P·P·O·W is pleased to present Banshee Sunrise, Judith Linhares’ second solo exhibition with the gallery. Known for her lush scenes of uninhibited women communing with nature and reveling in their independence, her animated still lives and intimate portraits of animals, Linhares draws from childhood memories of California, literature, poetry, and dreams to create her unique and irradiant worlds that fuse paint and psychedelic figuration into a covert bond. In Banshee Sunrise, Linhares presents a new body of paintings which express the collective anxiety of America’s current moment and depict resilience in the face of death, age, trauma, and change.
In Irish lore, the banshee is a fierce female spirit whose nocturnal wailings warn of an impending death in a family. A kind of professional mourner, the banshee disappears at dawn after acknowledging death and profound change on behalf of the community so they can rise to a new morning in celebration of life and survival. With nearly a million COVID-19 deaths in the United States, Linhares engages with the banshee lore to question how our society, now so quick to move on and ignore, can face this harsh reality together.
Examining the civil turmoil in America, Banshee Sunrise addresses how political and religious experiences in this country are uniquely intertwined within a mythology called democracy. In new floral (un)still lives such as Lincoln Bouquet, 2022, Linhares paints her own version of a moralizing vanitas with the flowers themselves standing in for a biblical figure, accompanied by a creased portrait of Abraham Lincoln. Quoting Lincoln’s famous line, “Every man over forty is responsible for his face,” Linhares describes the painting as a contemplative portrait about accepting failings, shortcomings, and taking responsibility for our limitations.
Drawing inspiration from William Butler Yeats’ post-World War I poem The Second Coming, from which Joan Didion’s Slouching Towards Bethlehem takes its title, Linhares’ Falcon, 2022, features a central female figure gloriously standing with her staff against a tumultuous sky as it transitions from dusk to dawn. In The Second Coming, Yeats writes, “Turning and turning in the widening gyre/The falcon cannot hear the falconer.” Within the cyclone of profound change, Linhares’ determined falconer overcomes verbal and physical barriers to ultimately convey her message to the falcon. Through this triumphant image, Linhares celebrates humankind's deep connection to wild nature and affirms that boldly accepting darkness is the only way to see the sunshine.

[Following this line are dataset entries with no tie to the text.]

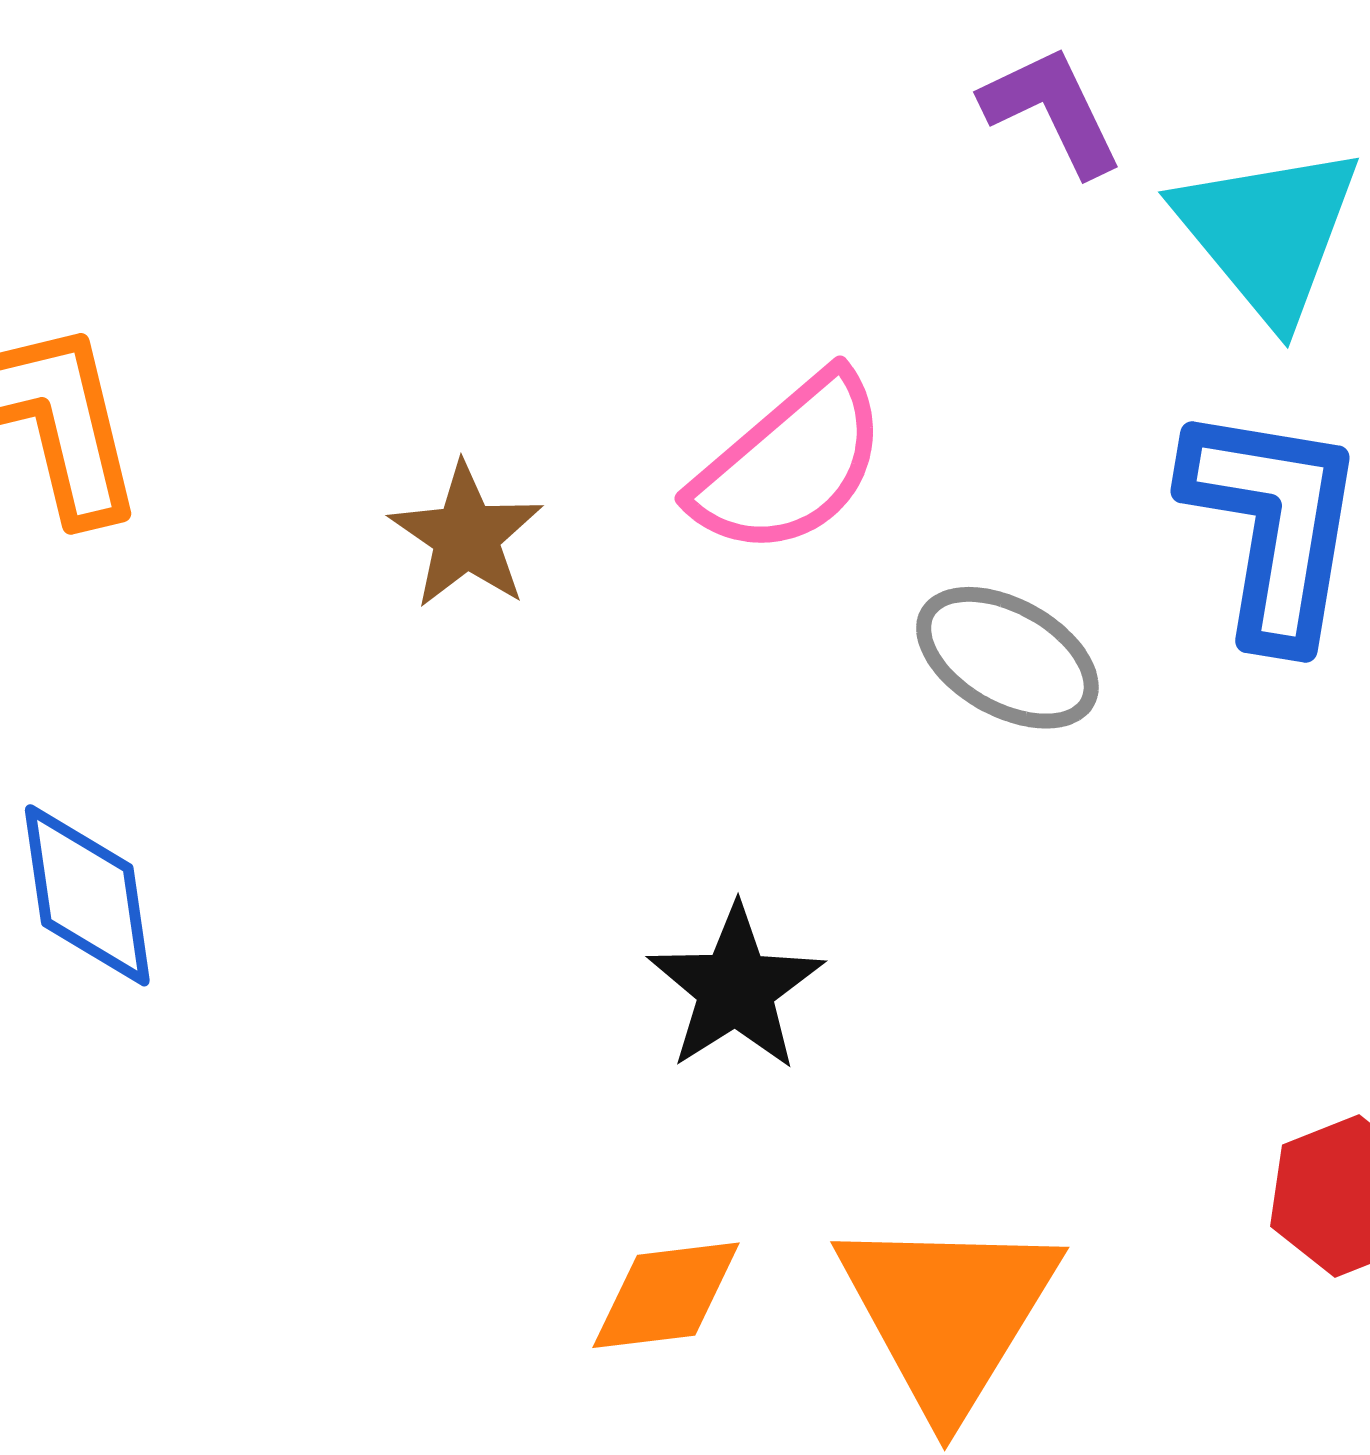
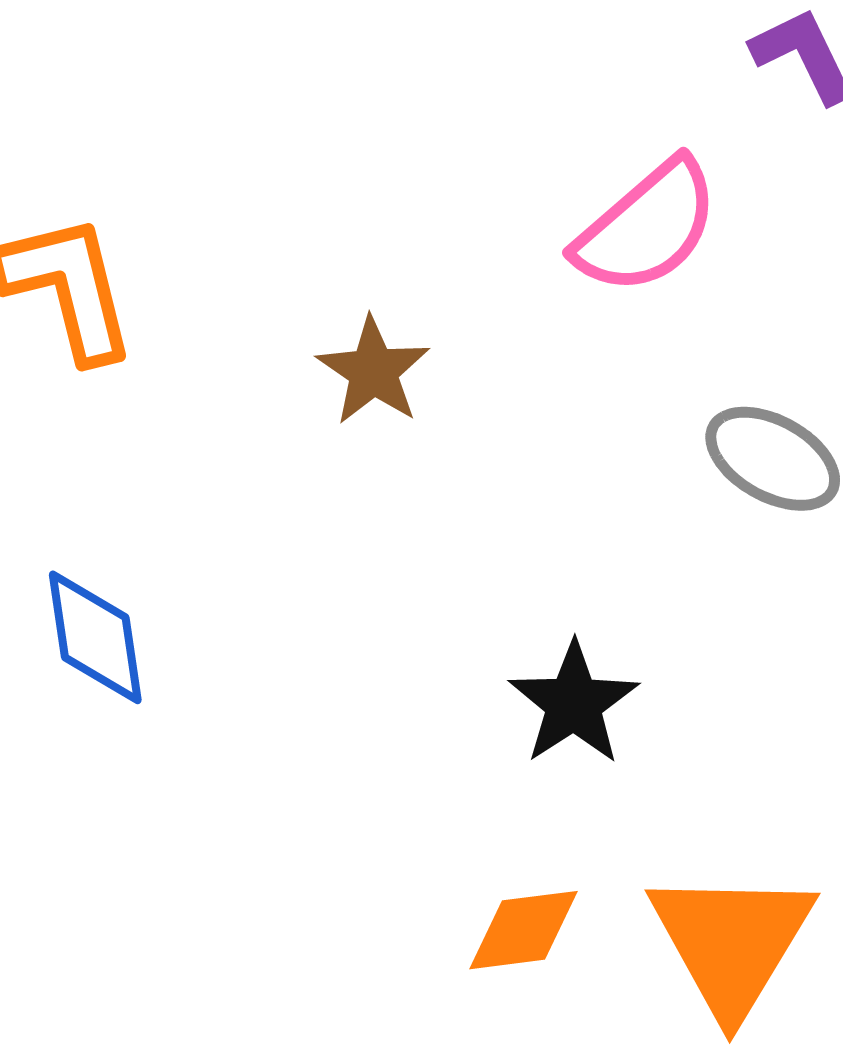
pink semicircle: (790, 464) -> (647, 227), moved

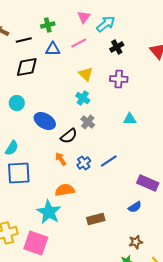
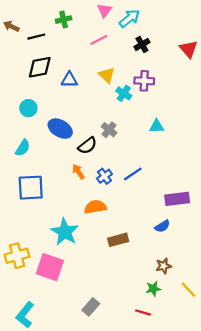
blue triangle: (53, 49) -> (69, 80), moved
cyan cross: (83, 98) -> (124, 93), moved
cyan semicircle: (12, 148) -> (23, 148), moved
purple rectangle: (148, 183) -> (177, 199), turned -30
orange semicircle: (65, 190) -> (95, 207), moved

Banshee Sunrise will be accompanied by a catalogue featuring a poem by Brenda Shaughnessy and essay by author Susan Morgan.
Judith Linhares (b. 1940) was born and raised in Pasadena, CA. She earned her BFA and MFA degrees from California College of Arts and Crafts in Oakland, CA. She was included in the influential Bad Painting exhibition at the New Museum, organized by legendary curator Marcia Tucker and has participated in numerous group exhibitions nationally and internationally. She is the recipient of a Guggenheim Fellowship and multiple grants from the National Endowments for the Arts. Her work is held in the permanent collections of the Pennsylvania Academy of the Fine Arts, PA; the de Young Museum, San Francisco, CA; the San Francisco Museum of Modern Art, CA; the Smithsonian American Art Museum, Washington, D.C.; and the Whitney Museum of American Art, NY, among others. Her work was recently on view at the Boston Museum of Fine Arts in Contemporary Art: Five Propositions; the Pennsylvania Academy of the Fine Arts in Sea Change: Highlights from PAFA’s Collection of 20th-century Art; and Jeffrey Deitch, Los Angeles in All of Them Witches, organized by Dan Nadel and Laurie Simmons. In 2022, the Sarasota Art Museum presented Judith Linhares: Artist as Curator, a solo exhibition with works spanning Linhares’ career.